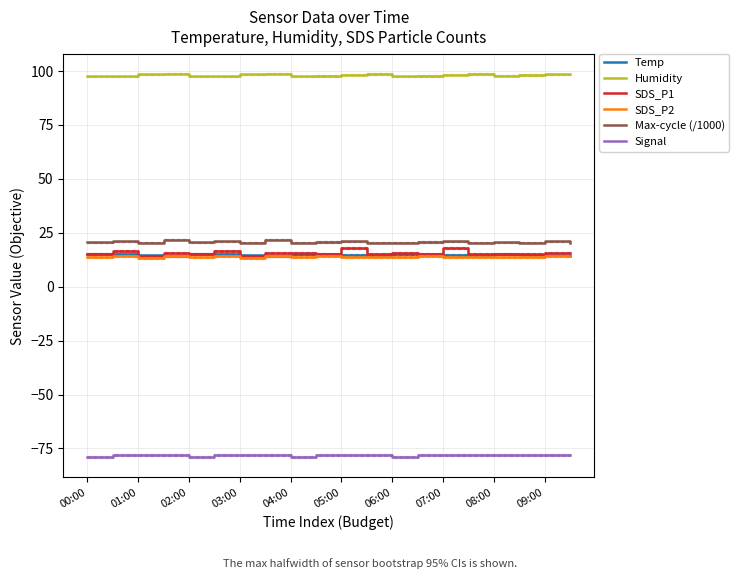

Is this an area chart (filled region under the line)?

No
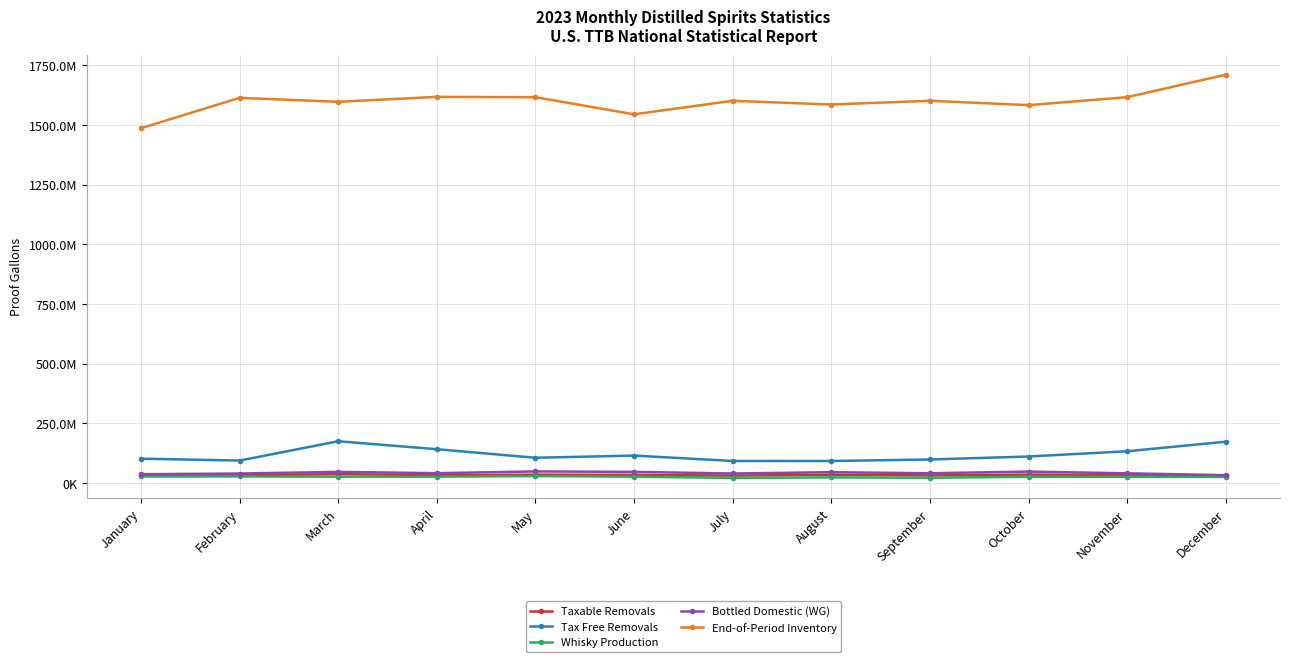

Is this an area chart (filled region under the line)?

No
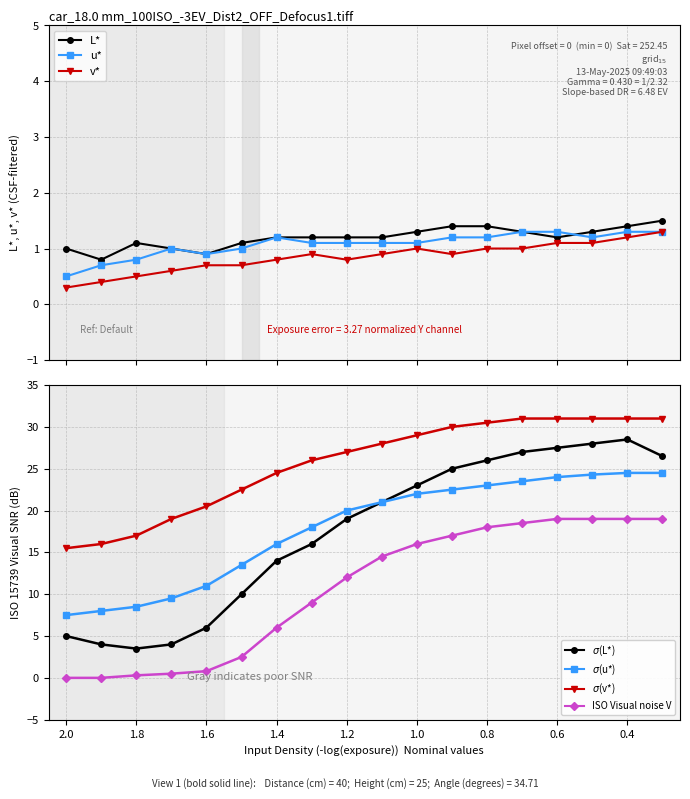

What is the maximum value shown in the chart?

1.5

--- --- ---

WORK TO COMPLETE: Rewrite the lines of the entries above as a Markdown table with the columns Row and Line, one line per row, numbered in order, and skip the blank lines. Leave the pictures out.

YOUR SOLUTION:
| Row | Line |
|---|---|
| 1 | Is this an area chart (filled region under the line)? |
| 2 | No |
| 3 | Is this an area chart (filled region under the line)? |
| 4 | No |
| 5 | What is the maximum value shown in the chart? |
| 6 | 1.5 |